── Stored data ──
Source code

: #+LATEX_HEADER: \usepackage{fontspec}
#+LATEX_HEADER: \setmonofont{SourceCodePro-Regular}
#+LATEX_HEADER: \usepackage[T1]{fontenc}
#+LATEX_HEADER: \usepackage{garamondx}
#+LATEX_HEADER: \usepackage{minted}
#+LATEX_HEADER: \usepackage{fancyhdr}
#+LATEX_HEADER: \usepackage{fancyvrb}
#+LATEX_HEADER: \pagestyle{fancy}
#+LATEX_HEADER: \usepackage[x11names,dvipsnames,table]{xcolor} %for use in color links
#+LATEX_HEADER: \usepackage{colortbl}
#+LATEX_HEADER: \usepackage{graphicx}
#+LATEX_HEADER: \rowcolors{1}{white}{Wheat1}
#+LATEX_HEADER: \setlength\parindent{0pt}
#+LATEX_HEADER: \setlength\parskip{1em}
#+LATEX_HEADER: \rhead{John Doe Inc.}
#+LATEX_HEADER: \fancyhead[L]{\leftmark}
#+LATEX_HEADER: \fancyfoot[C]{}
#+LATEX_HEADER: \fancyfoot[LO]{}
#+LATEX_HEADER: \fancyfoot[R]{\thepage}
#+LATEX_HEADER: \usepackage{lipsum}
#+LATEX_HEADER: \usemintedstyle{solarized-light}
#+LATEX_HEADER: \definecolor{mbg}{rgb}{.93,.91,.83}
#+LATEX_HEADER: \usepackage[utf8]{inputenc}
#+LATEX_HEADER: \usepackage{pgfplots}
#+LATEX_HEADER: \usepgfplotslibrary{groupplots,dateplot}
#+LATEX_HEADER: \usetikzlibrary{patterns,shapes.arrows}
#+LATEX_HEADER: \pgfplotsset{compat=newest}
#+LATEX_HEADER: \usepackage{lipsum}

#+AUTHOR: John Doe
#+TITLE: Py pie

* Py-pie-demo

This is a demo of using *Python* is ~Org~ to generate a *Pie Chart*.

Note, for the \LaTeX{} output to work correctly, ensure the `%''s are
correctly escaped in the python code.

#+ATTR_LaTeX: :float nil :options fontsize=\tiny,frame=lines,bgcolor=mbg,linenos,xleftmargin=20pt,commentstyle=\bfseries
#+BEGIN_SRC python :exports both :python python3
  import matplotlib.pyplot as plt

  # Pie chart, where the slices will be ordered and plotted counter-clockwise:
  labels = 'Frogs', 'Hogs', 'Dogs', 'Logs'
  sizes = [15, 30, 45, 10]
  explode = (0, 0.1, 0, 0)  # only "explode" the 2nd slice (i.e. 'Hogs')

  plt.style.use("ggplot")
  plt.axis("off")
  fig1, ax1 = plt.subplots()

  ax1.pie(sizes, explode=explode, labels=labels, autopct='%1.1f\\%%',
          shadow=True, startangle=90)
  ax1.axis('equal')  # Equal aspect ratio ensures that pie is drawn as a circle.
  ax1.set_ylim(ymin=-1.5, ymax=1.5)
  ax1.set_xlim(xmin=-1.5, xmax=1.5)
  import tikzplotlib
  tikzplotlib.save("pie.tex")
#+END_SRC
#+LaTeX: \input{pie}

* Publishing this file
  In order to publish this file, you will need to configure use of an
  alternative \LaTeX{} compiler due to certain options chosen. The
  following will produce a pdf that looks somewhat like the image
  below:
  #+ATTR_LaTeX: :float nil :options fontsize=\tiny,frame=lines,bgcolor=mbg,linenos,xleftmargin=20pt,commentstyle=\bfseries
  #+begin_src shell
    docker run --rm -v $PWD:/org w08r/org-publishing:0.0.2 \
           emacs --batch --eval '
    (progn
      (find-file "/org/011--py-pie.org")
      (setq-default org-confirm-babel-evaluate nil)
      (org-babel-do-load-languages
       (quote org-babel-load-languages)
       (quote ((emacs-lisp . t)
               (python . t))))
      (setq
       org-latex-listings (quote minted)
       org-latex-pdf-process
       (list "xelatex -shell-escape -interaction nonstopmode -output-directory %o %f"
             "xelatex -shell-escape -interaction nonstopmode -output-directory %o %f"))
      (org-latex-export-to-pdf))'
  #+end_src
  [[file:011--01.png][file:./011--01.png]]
───
What is being asked: Indicate how many lines in the records above contain the word "tikzplotlib", giving only the number.

Problem solution: 2